The most important differences in procedure are between those of civil law and common law countries and, in particular, the ways in which they deal with oral presentations by witnesses. Civil law countries, as many American lawyers learned in complying with the procedures of the Iran-United States Claims Tribunal, deal with evidence on the basis of a distrust of the value of oral testimony. As a result, civil law procedure does not generally permit parties (including high ranking officers of a corporate party) to be treated as witnesses—as opposed to presenters of their or their companies' position in the case—and placed under oath or the equivalent. In addition, in civil law systems witnesses are often not permitted to discuss their testimony in advance of their giving it and may be questioned initially at the hearing by the tribunal rather than by the parties' representatives.

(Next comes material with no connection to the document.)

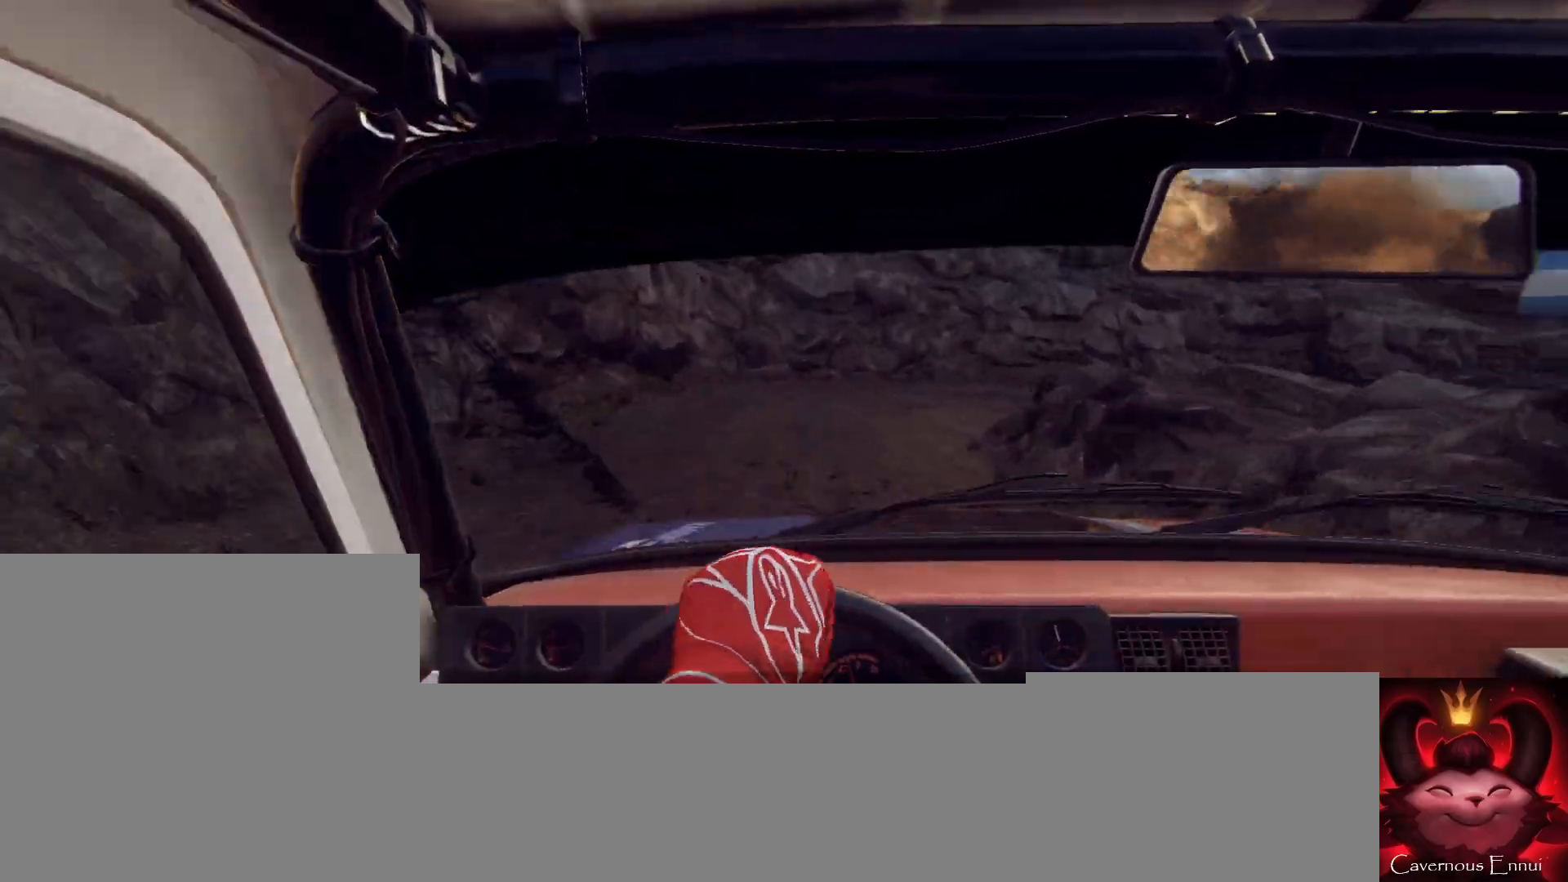
{"buttons": ["L2"], "left_stick": "down-left", "right_stick": "up", "events": [[100, "L2", "down"], [100, "left_stick", "right"], [133, "right_stick", "up"], [200, "L2", "up"], [267, "left_stick", "center"], [267, "right_stick", "center"], [400, "left_stick", "down-left"], [433, "L2", "down"], [467, "right_stick", "up"]]}
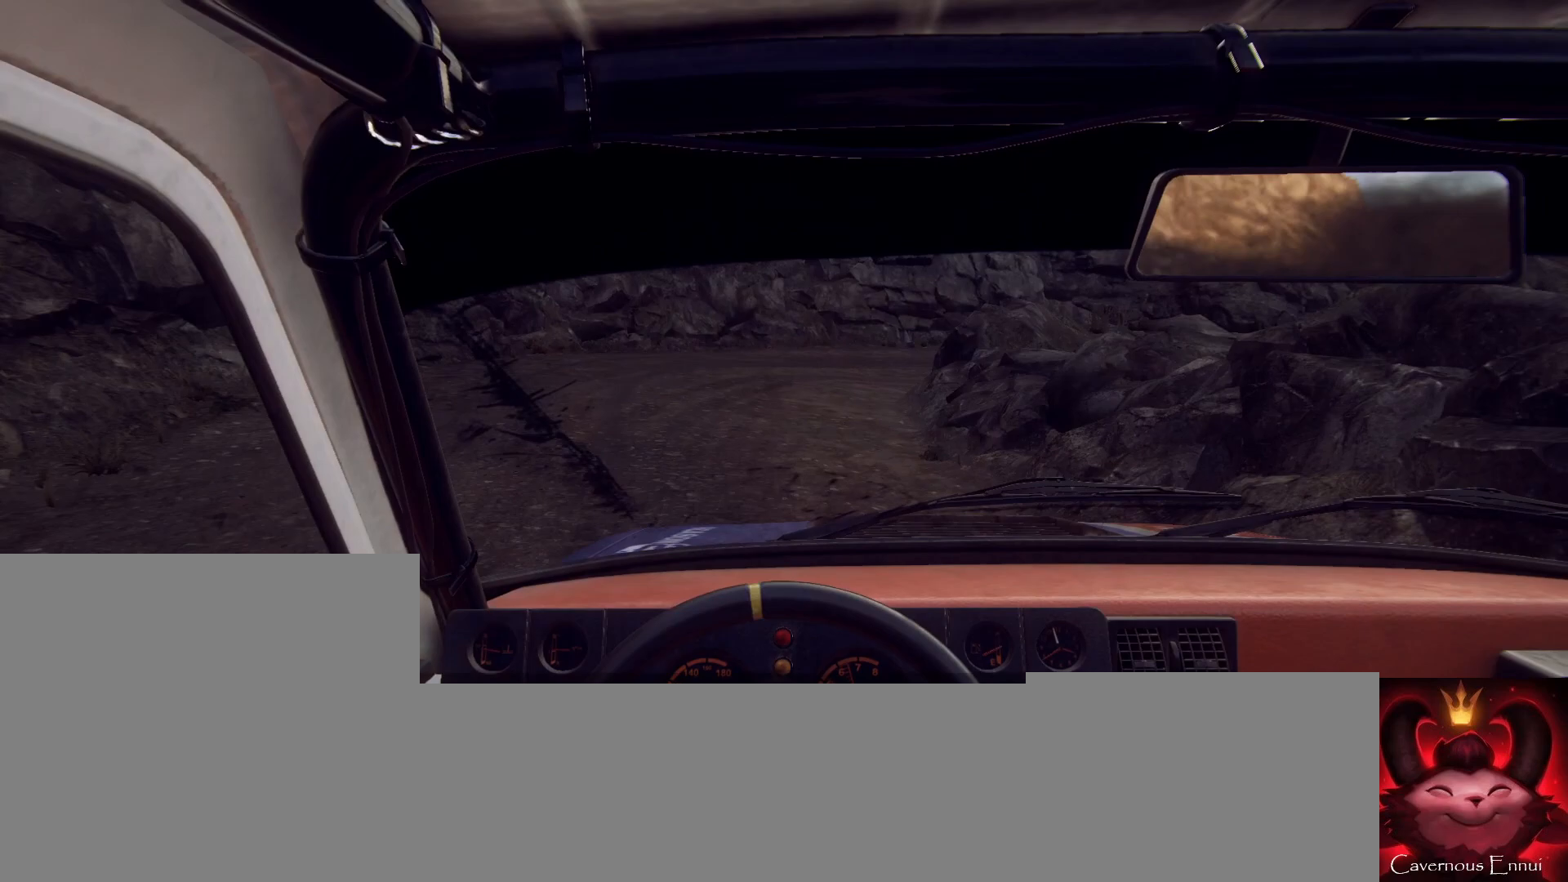
{"buttons": ["L2"], "left_stick": "right", "right_stick": "center", "events": [[33, "L2", "up"], [67, "left_stick", "center"], [100, "right_stick", "center"], [267, "right_stick", "up"], [367, "left_stick", "right"], [467, "right_stick", "center"], [500, "L2", "down"]]}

The distrust of oral testimony in civil law proceedings is also shown in the ways in which such testimony in the proceedings is preserved. It is unusual for a stenographic record to be kept of the words used by the witnesses or the persons who question them; rather, the presiding officer summarizes the witness's testimony in writing that the witness, after review and comment by the parties’ lawyers, signs, creating another in the series of documents that the parties present over time to make up the record of the case.
There is less emphasis, therefore, on the “showdown” hearing or trial of Anglo-American procedure, which is the only phase in which witnesses may have evidence adduced from them: In Anglo-American procedure, material of an evidentiary nature that is produced or exchanged prior to the trial is preliminary and preparatory and is not part of the record of the case.